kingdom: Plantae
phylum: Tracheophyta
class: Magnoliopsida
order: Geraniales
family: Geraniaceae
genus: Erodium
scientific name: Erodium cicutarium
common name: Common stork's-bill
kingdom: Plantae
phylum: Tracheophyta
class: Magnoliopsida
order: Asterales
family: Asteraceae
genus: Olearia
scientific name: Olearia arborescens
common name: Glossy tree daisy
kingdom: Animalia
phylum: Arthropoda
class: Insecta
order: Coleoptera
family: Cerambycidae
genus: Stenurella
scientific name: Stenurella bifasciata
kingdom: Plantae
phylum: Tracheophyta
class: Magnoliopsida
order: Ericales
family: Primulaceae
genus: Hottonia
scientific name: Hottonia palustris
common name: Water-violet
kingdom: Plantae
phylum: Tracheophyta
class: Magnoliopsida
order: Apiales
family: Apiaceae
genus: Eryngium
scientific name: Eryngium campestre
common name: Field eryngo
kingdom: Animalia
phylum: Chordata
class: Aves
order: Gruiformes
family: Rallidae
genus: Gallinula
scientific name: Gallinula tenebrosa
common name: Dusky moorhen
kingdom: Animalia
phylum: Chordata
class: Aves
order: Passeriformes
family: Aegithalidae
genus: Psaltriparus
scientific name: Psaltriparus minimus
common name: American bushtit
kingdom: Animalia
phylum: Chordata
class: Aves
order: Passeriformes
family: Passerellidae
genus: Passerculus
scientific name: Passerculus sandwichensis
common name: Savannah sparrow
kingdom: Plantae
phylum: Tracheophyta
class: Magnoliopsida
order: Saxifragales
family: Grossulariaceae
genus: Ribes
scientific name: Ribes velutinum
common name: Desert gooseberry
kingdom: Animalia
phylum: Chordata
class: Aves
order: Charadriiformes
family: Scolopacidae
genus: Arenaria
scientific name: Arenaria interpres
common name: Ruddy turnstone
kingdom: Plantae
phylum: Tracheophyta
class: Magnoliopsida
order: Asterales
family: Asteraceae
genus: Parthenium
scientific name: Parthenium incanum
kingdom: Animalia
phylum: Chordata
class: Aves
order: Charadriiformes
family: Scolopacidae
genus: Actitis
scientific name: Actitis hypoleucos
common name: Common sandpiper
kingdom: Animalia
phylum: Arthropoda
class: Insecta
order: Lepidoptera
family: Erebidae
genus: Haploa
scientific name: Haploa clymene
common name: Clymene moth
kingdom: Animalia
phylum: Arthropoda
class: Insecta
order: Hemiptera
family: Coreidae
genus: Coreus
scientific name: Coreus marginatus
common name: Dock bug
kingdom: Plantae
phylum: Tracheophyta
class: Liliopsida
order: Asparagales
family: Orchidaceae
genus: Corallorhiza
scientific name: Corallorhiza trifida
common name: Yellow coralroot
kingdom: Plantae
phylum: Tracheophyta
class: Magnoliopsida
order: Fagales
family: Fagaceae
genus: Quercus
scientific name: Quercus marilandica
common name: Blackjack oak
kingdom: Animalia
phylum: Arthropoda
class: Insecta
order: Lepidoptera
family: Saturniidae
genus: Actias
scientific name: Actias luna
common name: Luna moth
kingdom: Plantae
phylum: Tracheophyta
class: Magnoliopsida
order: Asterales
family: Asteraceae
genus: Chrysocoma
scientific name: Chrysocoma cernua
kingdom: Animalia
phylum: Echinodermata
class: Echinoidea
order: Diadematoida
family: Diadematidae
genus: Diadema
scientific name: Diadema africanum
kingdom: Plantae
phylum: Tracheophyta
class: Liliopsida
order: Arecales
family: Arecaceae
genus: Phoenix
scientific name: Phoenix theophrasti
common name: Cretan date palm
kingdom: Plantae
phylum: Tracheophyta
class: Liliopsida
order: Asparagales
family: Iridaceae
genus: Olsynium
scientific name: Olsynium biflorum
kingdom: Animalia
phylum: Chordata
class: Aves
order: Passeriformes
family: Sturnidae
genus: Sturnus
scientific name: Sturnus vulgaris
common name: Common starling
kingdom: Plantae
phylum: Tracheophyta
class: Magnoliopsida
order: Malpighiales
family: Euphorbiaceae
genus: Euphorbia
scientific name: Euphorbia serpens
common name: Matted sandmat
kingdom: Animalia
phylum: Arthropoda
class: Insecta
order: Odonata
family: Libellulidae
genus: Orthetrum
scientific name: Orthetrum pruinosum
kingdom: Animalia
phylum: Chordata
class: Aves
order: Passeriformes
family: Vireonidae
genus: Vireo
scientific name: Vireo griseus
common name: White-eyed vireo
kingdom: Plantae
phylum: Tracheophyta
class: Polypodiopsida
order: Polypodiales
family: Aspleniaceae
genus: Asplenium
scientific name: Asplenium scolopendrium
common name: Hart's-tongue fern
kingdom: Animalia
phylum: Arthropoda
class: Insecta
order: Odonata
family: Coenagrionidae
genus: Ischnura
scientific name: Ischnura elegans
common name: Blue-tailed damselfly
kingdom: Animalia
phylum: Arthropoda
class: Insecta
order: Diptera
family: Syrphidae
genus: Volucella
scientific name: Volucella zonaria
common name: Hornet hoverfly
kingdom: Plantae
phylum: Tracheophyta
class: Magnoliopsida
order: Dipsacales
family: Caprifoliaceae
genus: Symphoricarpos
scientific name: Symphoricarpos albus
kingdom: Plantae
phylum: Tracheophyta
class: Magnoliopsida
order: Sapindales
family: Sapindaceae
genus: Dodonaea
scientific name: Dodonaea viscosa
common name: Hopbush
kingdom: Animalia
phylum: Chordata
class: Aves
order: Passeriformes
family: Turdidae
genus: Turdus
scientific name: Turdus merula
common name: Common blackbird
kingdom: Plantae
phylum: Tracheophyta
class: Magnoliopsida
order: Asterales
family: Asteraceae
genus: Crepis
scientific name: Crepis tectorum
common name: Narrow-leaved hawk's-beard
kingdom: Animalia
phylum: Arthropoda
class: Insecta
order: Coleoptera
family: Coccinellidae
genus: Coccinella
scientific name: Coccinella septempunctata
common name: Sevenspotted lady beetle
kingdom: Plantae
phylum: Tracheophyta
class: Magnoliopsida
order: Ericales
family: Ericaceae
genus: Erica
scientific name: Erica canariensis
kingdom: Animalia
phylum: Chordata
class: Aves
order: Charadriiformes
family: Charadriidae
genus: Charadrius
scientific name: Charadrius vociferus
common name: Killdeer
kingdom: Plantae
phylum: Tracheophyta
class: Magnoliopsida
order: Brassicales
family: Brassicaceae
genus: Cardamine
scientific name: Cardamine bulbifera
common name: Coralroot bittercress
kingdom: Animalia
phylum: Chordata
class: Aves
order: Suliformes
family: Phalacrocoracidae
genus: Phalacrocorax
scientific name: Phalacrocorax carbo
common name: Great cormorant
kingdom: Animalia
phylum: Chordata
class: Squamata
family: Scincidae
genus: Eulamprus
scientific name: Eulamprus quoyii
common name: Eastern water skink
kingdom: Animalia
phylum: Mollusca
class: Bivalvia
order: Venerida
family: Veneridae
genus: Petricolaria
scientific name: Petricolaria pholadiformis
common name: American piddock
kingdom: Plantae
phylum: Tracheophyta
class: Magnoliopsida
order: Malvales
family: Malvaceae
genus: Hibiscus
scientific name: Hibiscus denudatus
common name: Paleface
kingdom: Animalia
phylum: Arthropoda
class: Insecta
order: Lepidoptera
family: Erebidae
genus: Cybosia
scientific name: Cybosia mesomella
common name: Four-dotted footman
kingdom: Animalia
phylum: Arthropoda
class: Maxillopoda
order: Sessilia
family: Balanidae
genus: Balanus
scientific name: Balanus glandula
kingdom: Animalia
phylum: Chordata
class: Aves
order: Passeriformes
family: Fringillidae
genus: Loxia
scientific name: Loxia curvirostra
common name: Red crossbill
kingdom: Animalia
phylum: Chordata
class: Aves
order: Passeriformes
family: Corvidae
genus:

* [Set task]:
Reproduce all of the material above line by line, with no changes.

* [Reply to the exercise]:
kingdom: Plantae
phylum: Tracheophyta
class: Magnoliopsida
order: Geraniales
family: Geraniaceae
genus: Erodium
scientific name: Erodium cicutarium
common name: Common stork's-bill
kingdom: Plantae
phylum: Tracheophyta
class: Magnoliopsida
order: Asterales
family: Asteraceae
genus: Olearia
scientific name: Olearia arborescens
common name: Glossy tree daisy
kingdom: Animalia
phylum: Arthropoda
class: Insecta
order: Coleoptera
family: Cerambycidae
genus: Stenurella
scientific name: Stenurella bifasciata
kingdom: Plantae
phylum: Tracheophyta
class: Magnoliopsida
order: Ericales
family: Primulaceae
genus: Hottonia
scientific name: Hottonia palustris
common name: Water-violet
kingdom: Plantae
phylum: Tracheophyta
class: Magnoliopsida
order: Apiales
family: Apiaceae
genus: Eryngium
scientific name: Eryngium campestre
common name: Field eryngo
kingdom: Animalia
phylum: Chordata
class: Aves
order: Gruiformes
family: Rallidae
genus: Gallinula
scientific name: Gallinula tenebrosa
common name: Dusky moorhen
kingdom: Animalia
phylum: Chordata
class: Aves
order: Passeriformes
family: Aegithalidae
genus: Psaltriparus
scientific name: Psaltriparus minimus
common name: American bushtit
kingdom: Animalia
phylum: Chordata
class: Aves
order: Passeriformes
family: Passerellidae
genus: Passerculus
scientific name: Passerculus sandwichensis
common name: Savannah sparrow
kingdom: Plantae
phylum: Tracheophyta
class: Magnoliopsida
order: Saxifragales
family: Grossulariaceae
genus: Ribes
scientific name: Ribes velutinum
common name: Desert gooseberry
kingdom: Animalia
phylum: Chordata
class: Aves
order: Charadriiformes
family: Scolopacidae
genus: Arenaria
scientific name: Arenaria interpres
common name: Ruddy turnstone
kingdom: Plantae
phylum: Tracheophyta
class: Magnoliopsida
order: Asterales
family: Asteraceae
genus: Parthenium
scientific name: Parthenium incanum
kingdom: Animalia
phylum: Chordata
class: Aves
order: Charadriiformes
family: Scolopacidae
genus: Actitis
scientific name: Actitis hypoleucos
common name: Common sandpiper
kingdom: Animalia
phylum: Arthropoda
class: Insecta
order: Lepidoptera
family: Erebidae
genus: Haploa
scientific name: Haploa clymene
common name: Clymene moth
kingdom: Animalia
phylum: Arthropoda
class: Insecta
order: Hemiptera
family: Coreidae
genus: Coreus
scientific name: Coreus marginatus
common name: Dock bug
kingdom: Plantae
phylum: Tracheophyta
class: Liliopsida
order: Asparagales
family: Orchidaceae
genus: Corallorhiza
scientific name: Corallorhiza trifida
common name: Yellow coralroot
kingdom: Plantae
phylum: Tracheophyta
class: Magnoliopsida
order: Fagales
family: Fagaceae
genus: Quercus
scientific name: Quercus marilandica
common name: Blackjack oak
kingdom: Animalia
phylum: Arthropoda
class: Insecta
order: Lepidoptera
family: Saturniidae
genus: Actias
scientific name: Actias luna
common name: Luna moth
kingdom: Plantae
phylum: Tracheophyta
class: Magnoliopsida
order: Asterales
family: Asteraceae
genus: Chrysocoma
scientific name: Chrysocoma cernua
kingdom: Animalia
phylum: Echinodermata
class: Echinoidea
order: Diadematoida
family: Diadematidae
genus: Diadema
scientific name: Diadema africanum
kingdom: Plantae
phylum: Tracheophyta
class: Liliopsida
order: Arecales
family: Arecaceae
genus: Phoenix
scientific name: Phoenix theophrasti
common name: Cretan date palm
kingdom: Plantae
phylum: Tracheophyta
class: Liliopsida
order: Asparagales
family: Iridaceae
genus: Olsynium
scientific name: Olsynium biflorum
kingdom: Animalia
phylum: Chordata
class: Aves
order: Passeriformes
family: Sturnidae
genus: Sturnus
scientific name: Sturnus vulgaris
common name: Common starling
kingdom: Plantae
phylum: Tracheophyta
class: Magnoliopsida
order: Malpighiales
family: Euphorbiaceae
genus: Euphorbia
scientific name: Euphorbia serpens
common name: Matted sandmat
kingdom: Animalia
phylum: Arthropoda
class: Insecta
order: Odonata
family: Libellulidae
genus: Orthetrum
scientific name: Orthetrum pruinosum
kingdom: Animalia
phylum: Chordata
class: Aves
order: Passeriformes
family: Vireonidae
genus: Vireo
scientific name: Vireo griseus
common name: White-eyed vireo
kingdom: Plantae
phylum: Tracheophyta
class: Polypodiopsida
order: Polypodiales
family: Aspleniaceae
genus: Asplenium
scientific name: Asplenium scolopendrium
common name: Hart's-tongue fern
kingdom: Animalia
phylum: Arthropoda
class: Insecta
order: Odonata
family: Coenagrionidae
genus: Ischnura
scientific name: Ischnura elegans
common name: Blue-tailed damselfly
kingdom: Animalia
phylum: Arthropoda
class: Insecta
order: Diptera
family: Syrphidae
genus: Volucella
scientific name: Volucella zonaria
common name: Hornet hoverfly
kingdom: Plantae
phylum: Tracheophyta
class: Magnoliopsida
order: Dipsacales
family: Caprifoliaceae
genus: Symphoricarpos
scientific name: Symphoricarpos albus
kingdom: Plantae
phylum: Tracheophyta
class: Magnoliopsida
order: Sapindales
family: Sapindaceae
genus: Dodonaea
scientific name: Dodonaea viscosa
common name: Hopbush
kingdom: Animalia
phylum: Chordata
class: Aves
order: Passeriformes
family: Turdidae
genus: Turdus
scientific name: Turdus merula
common name: Common blackbird
kingdom: Plantae
phylum: Tracheophyta
class: Magnoliopsida
order: Asterales
family: Asteraceae
genus: Crepis
scientific name: Crepis tectorum
common name: Narrow-leaved hawk's-beard
kingdom: Animalia
phylum: Arthropoda
class: Insecta
order: Coleoptera
family: Coccinellidae
genus: Coccinella
scientific name: Coccinella septempunctata
common name: Sevenspotted lady beetle
kingdom: Plantae
phylum: Tracheophyta
class: Magnoliopsida
order: Ericales
family: Ericaceae
genus: Erica
scientific name: Erica canariensis
kingdom: Animalia
phylum: Chordata
class: Aves
order: Charadriiformes
family: Charadriidae
genus: Charadrius
scientific name: Charadrius vociferus
common name: Killdeer
kingdom: Plantae
phylum: Tracheophyta
class: Magnoliopsida
order: Brassicales
family: Brassicaceae
genus: Cardamine
scientific name: Cardamine bulbifera
common name: Coralroot bittercress
kingdom: Animalia
phylum: Chordata
class: Aves
order: Suliformes
family: Phalacrocoracidae
genus: Phalacrocorax
scientific name: Phalacrocorax carbo
common name: Great cormorant
kingdom: Animalia
phylum: Chordata
class: Squamata
family: Scincidae
genus: Eulamprus
scientific name: Eulamprus quoyii
common name: Eastern water skink
kingdom: Animalia
phylum: Mollusca
class: Bivalvia
order: Venerida
family: Veneridae
genus: Petricolaria
scientific name: Petricolaria pholadiformis
common name: American piddock
kingdom: Plantae
phylum: Tracheophyta
class: Magnoliopsida
order: Malvales
family: Malvaceae
genus: Hibiscus
scientific name: Hibiscus denudatus
common name: Paleface
kingdom: Animalia
phylum: Arthropoda
class: Insecta
order: Lepidoptera
family: Erebidae
genus: Cybosia
scientific name: Cybosia mesomella
common name: Four-dotted footman
kingdom: Animalia
phylum: Arthropoda
class: Maxillopoda
order: Sessilia
family: Balanidae
genus: Balanus
scientific name: Balanus glandula
kingdom: Animalia
phylum: Chordata
class: Aves
order: Passeriformes
family: Fringillidae
genus: Loxia
scientific name: Loxia curvirostra
common name: Red crossbill
kingdom: Animalia
phylum: Chordata
class: Aves
order: Passeriformes
family: Corvidae
genus:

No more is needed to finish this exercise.